Starting in 1997, evidence that genes are not the only sequences being transcribed in the genome began to accumulate. Many yeast transcripts did not correspond to any annotated gene. One-tenth of the intergenic sequences were estimated to exhibit some transcriptional activity. In 2002, the Fantom project seeking to characterize full-length transcripts in mouse, found that almost half of the poly(A)-tailed RNAs detected are non-protein-coding transcripts that do not match any annotated sequences. In the same year, tiling arrays of chromosomes 21 and 22 were used to examine the genomic locations of transcripts. Shockingly, most hybridizing probes lay outside the positions of known exons. In fact, of probes that were positive when hybridized to samples isolated from at least one of 11 cell lines, 94% lay outside known exon positions.
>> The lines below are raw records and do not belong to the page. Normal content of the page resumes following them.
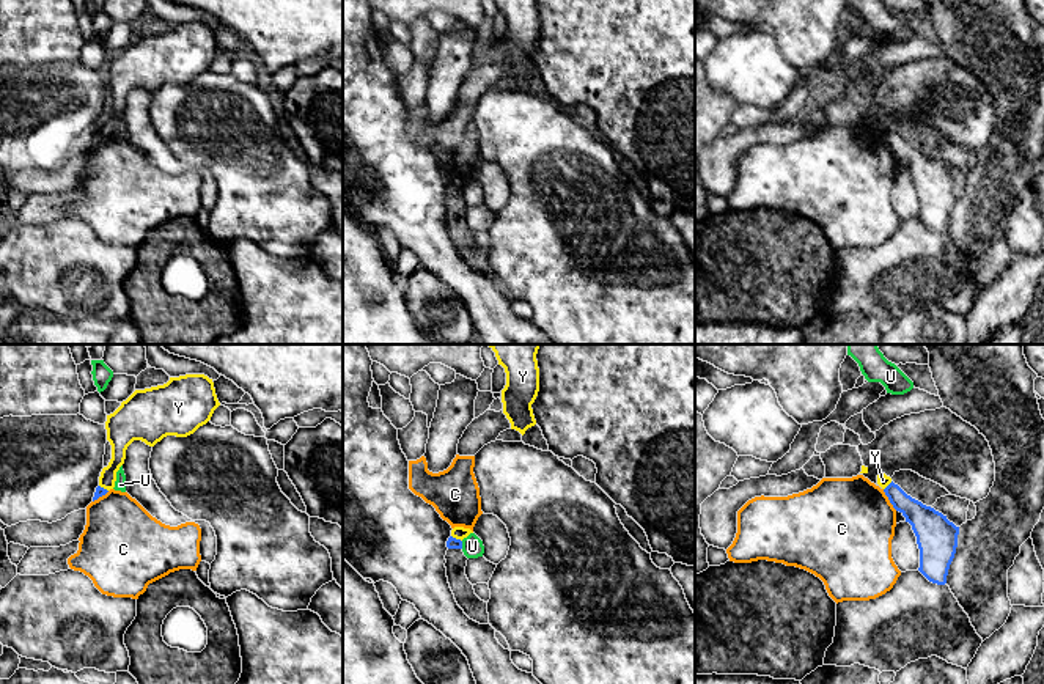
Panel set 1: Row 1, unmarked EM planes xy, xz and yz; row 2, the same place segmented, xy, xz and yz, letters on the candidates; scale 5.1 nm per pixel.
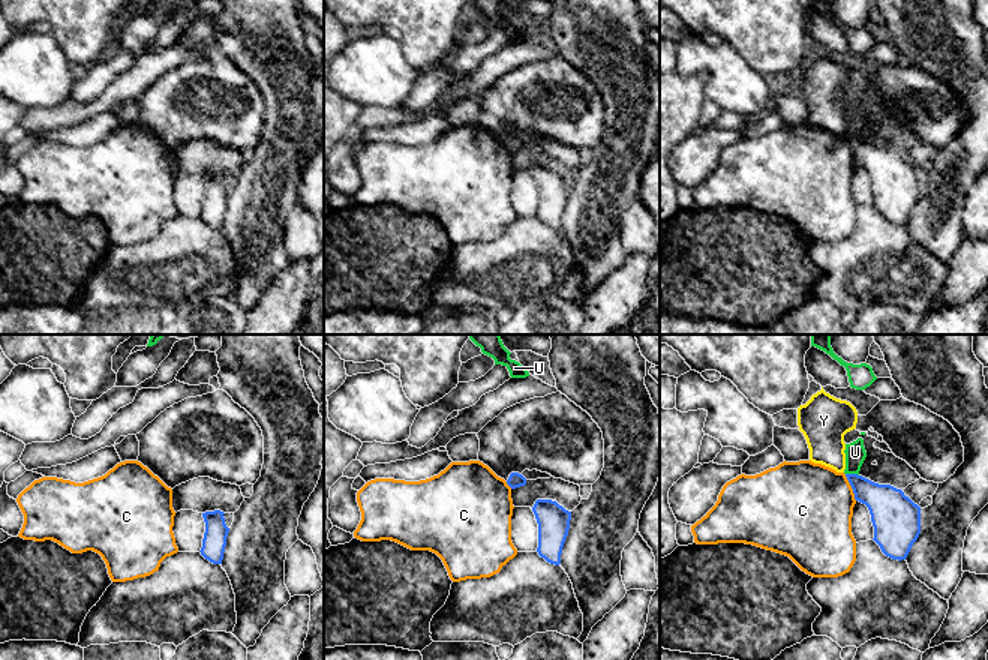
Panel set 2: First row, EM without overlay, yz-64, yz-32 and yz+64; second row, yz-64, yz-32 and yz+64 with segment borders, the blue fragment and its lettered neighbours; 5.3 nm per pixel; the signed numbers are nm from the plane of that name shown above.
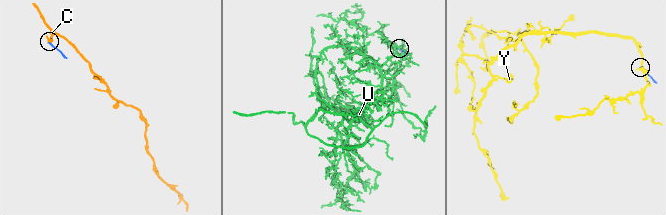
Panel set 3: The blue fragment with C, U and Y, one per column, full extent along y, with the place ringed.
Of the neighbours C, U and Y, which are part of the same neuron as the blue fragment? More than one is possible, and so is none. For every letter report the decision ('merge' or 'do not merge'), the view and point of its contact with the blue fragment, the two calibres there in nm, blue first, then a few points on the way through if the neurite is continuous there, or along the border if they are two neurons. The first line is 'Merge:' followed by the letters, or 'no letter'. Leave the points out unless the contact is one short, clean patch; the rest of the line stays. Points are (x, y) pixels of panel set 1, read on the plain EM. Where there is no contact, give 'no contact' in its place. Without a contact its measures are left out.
Merge: no letter
C: do not merge | yz (889, 147) | 170/480 nm | along yz (882, 137), (896, 158)
U: do not merge | xz (461, 192) | 60/110 nm | along xz (461, 189), (463, 195)
Y: do not merge | xz (455, 186) | 60/60 nm | along xz (452, 183), (461, 189)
Since then dozens of other reports have confirmed the observation of widespread transcription of the genome. This expression may correspond to yet-to-be-identified protein coding genes, however that seems unlikely. Another intriguing explanation is that expression is a biological artifact, expressed but not needed and invisible to natural selection.

 

How could this widespread expression come about? A recent study examining the binding sites of 6 important developmental regulators in Drosophila provides a clue. It was found that these bound to thousands of regions across the genome. Are all of these functional targets of the regulators? Additional work will shed light on how the genome is regulated and in particular how we might distinguish which portions of the regulation are under selection.